Structured page parsing data
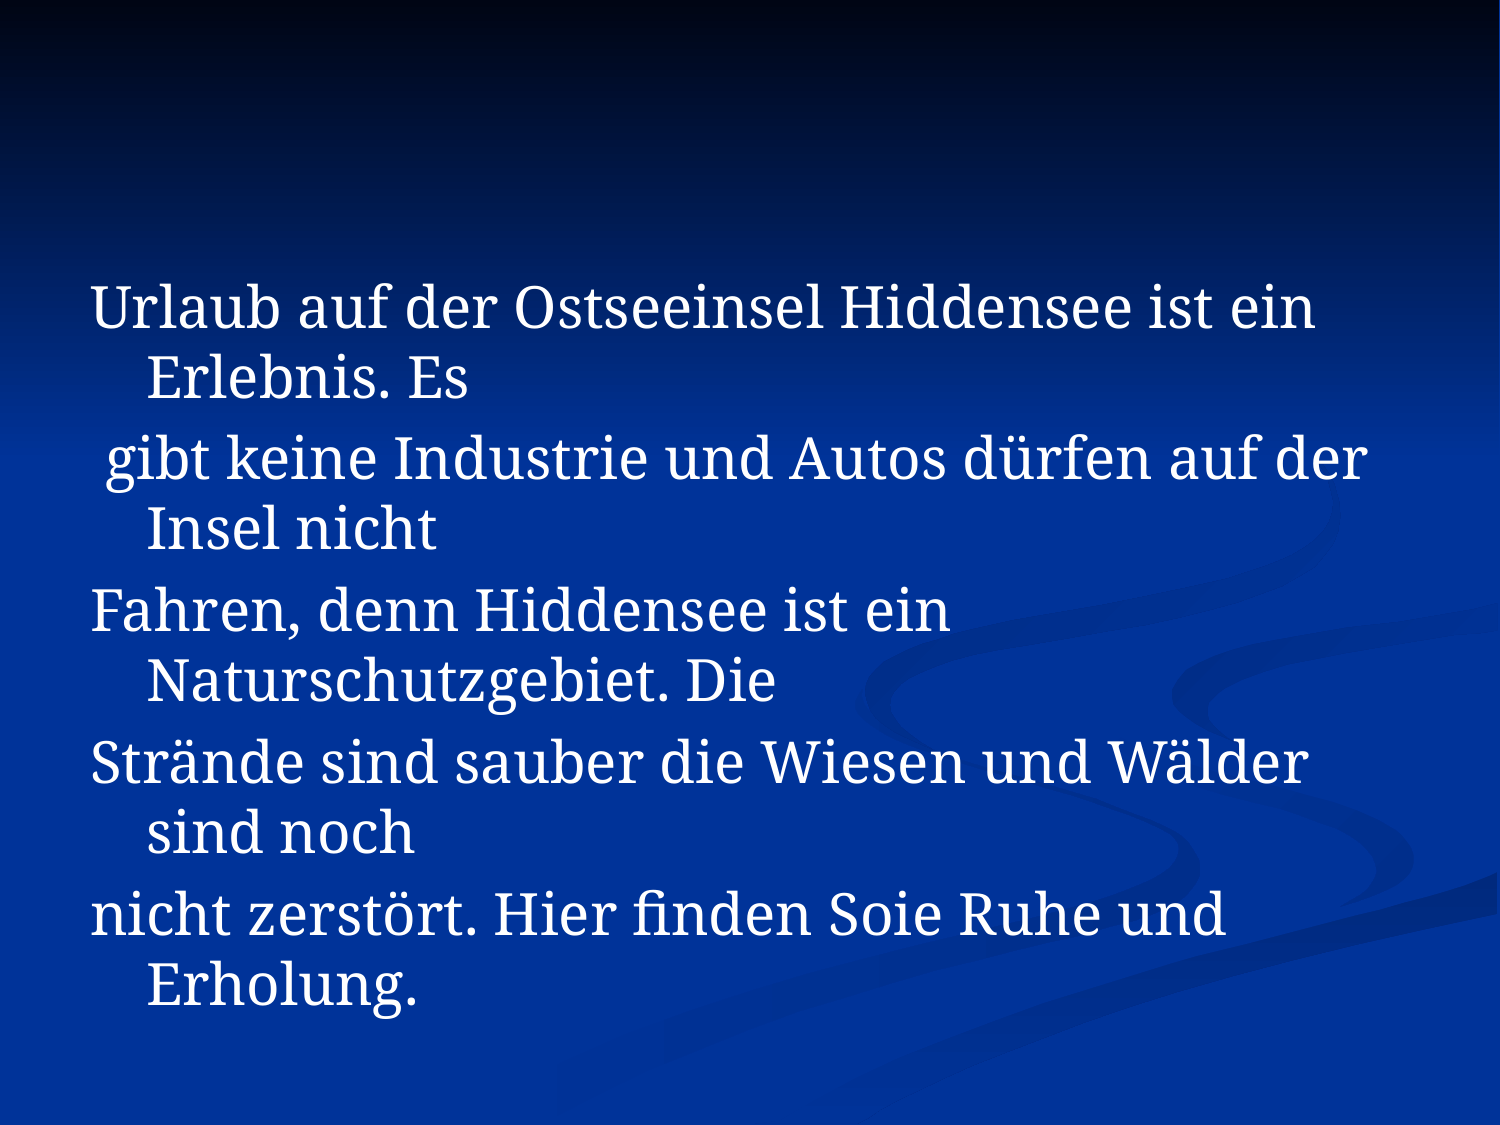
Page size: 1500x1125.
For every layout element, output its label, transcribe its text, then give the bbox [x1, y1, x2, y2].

list Urlaub auf der Ostseeinsel Hiddensee ist ein Erlebnis. Es gibt keine Industrie und Autos dürfen auf der Insel nicht Fahren, denn Hiddensee ist ein Naturschutzgebiet. Die Strände sind sauber die Wiesen und Wälder sind noch nicht zerstört. Hier finden Soie Ruhe und Erholung. [75, 262, 1425, 1005]
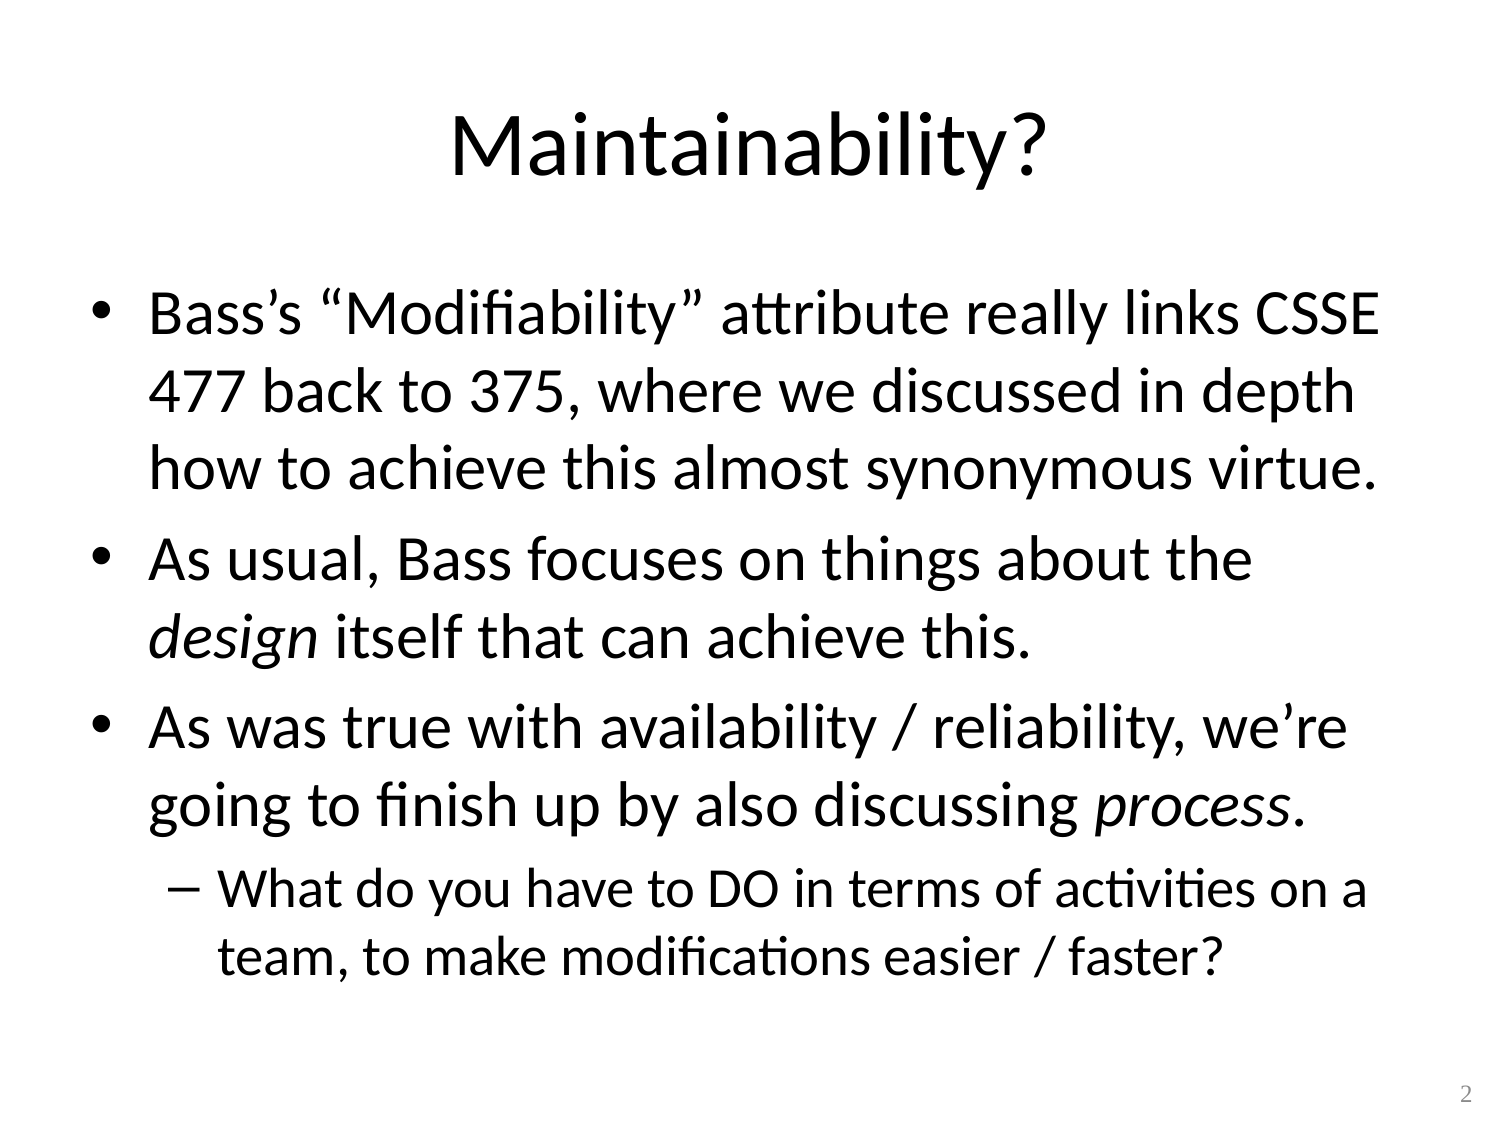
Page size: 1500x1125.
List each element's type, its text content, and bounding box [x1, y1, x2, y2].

title Maintainability? [75, 45, 1425, 233]
list Bass’s “Modifiability” attribute really links CSSE 477 back to 375, where we discussed in depth how to achieve this almost synonymous virtue. As usual, Bass focuses on things about the design itself that can achieve this. As was true with availability / reliability, we’re going to finish up by also discussing process. What do you have to DO in terms of activities on a team, to make modifications easier / faster? [75, 262, 1425, 1005]
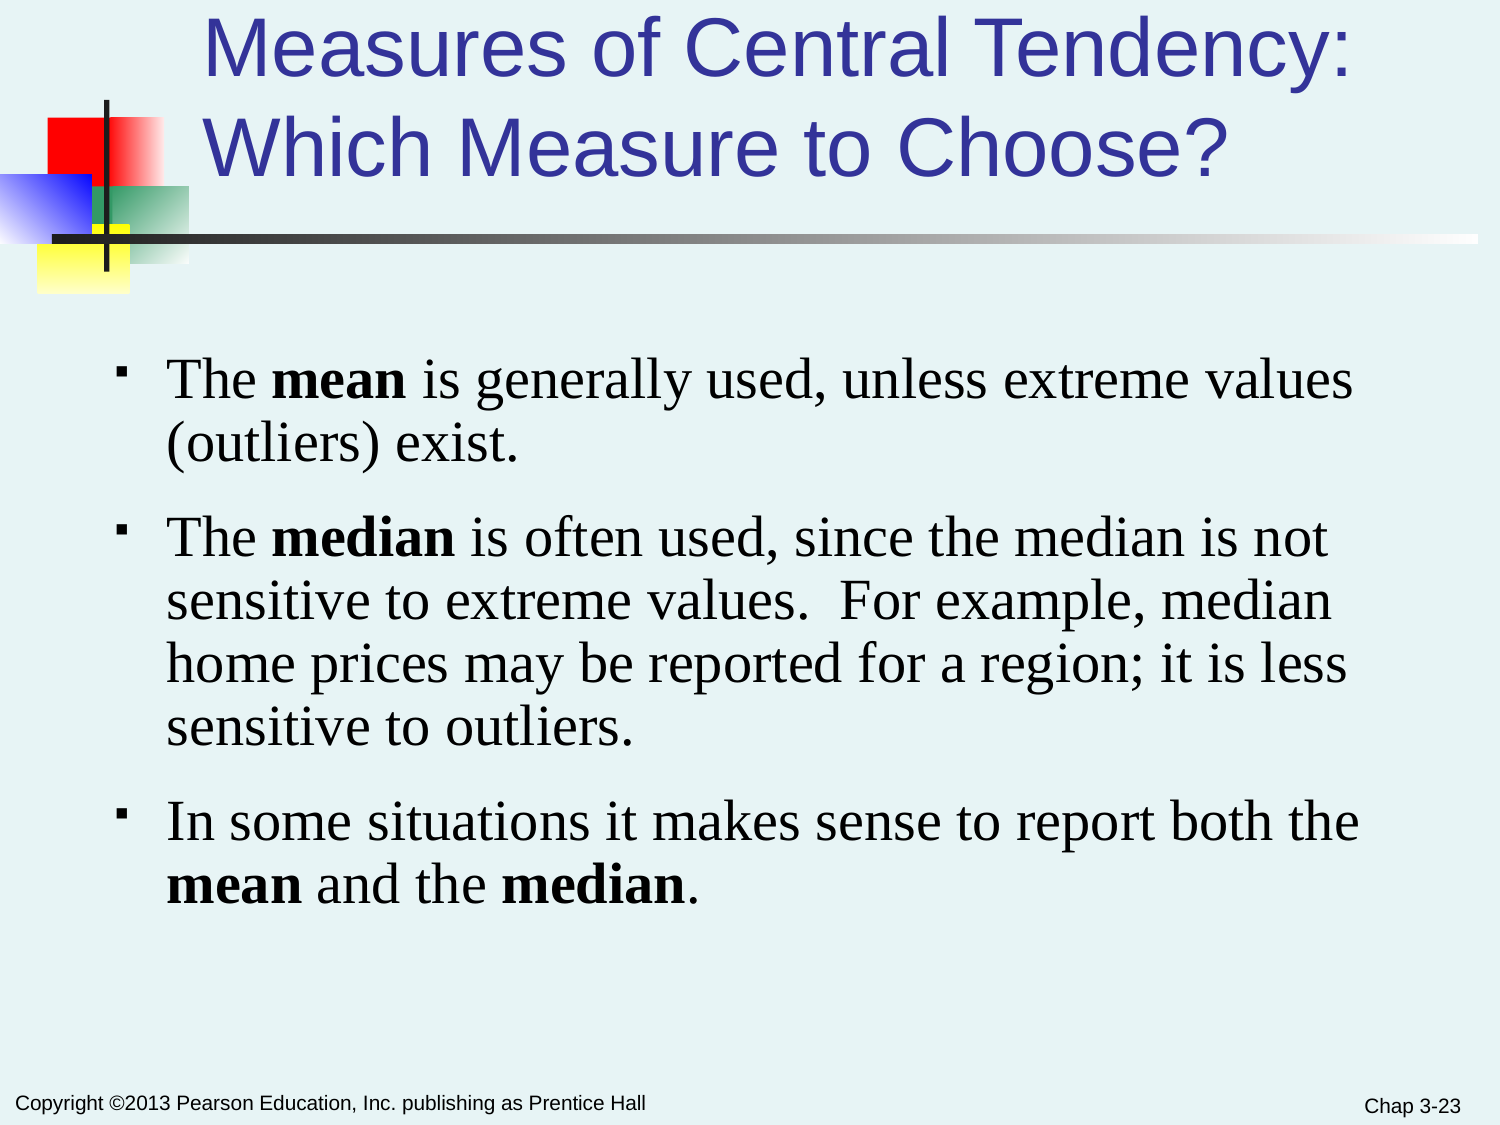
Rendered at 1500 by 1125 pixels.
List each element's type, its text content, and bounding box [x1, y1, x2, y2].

slide_number Chap 3-23 [1124, 1071, 1476, 1125]
title Measures of Central Tendency: Which Measure to Choose? [188, 37, 1401, 201]
list The mean is generally used, unless extreme values (outliers) exist. The median is often used, since the median is not sensitive to extreme values. For example, median home prices may be reported for a region; it is less sensitive to outliers. In some situations it makes sense to report both the mean and the median. [99, 341, 1426, 989]
footer Copyright ©2013 Pearson Education, Inc. publishing as Prentice Hall [0, 1082, 788, 1125]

Exercise objective: Set down the entries above word for word, but drop any image.

Response to the task:
Page size: 1500x1125.
For every layout element, output its label, transcribe its text, then give the bbox [x1, y1, x2, y2].

list Urlaub auf der Ostseeinsel Hiddensee ist ein Erlebnis. Es gibt keine Industrie und Autos dürfen auf der Insel nicht Fahren, denn Hiddensee ist ein Naturschutzgebiet. Die Strände sind sauber die Wiesen und Wälder sind noch nicht zerstört. Hier finden Soie Ruhe und Erholung. [75, 262, 1425, 1005]
Page size: 1500x1125.
List each element's type, its text content, and bounding box [x1, y1, x2, y2].

title Maintainability? [75, 45, 1425, 233]
list Bass’s “Modifiability” attribute really links CSSE 477 back to 375, where we discussed in depth how to achieve this almost synonymous virtue. As usual, Bass focuses on things about the design itself that can achieve this. As was true with availability / reliability, we’re going to finish up by also discussing process. What do you have to DO in terms of activities on a team, to make modifications easier / faster? [75, 262, 1425, 1005]
Rendered at 1500 by 1125 pixels.
List each element's type, its text content, and bounding box [x1, y1, x2, y2].

slide_number Chap 3-23 [1124, 1071, 1476, 1125]
title Measures of Central Tendency: Which Measure to Choose? [188, 37, 1401, 201]
list The mean is generally used, unless extreme values (outliers) exist. The median is often used, since the median is not sensitive to extreme values. For example, median home prices may be reported for a region; it is less sensitive to outliers. In some situations it makes sense to report both the mean and the median. [99, 341, 1426, 989]
footer Copyright ©2013 Pearson Education, Inc. publishing as Prentice Hall [0, 1082, 788, 1125]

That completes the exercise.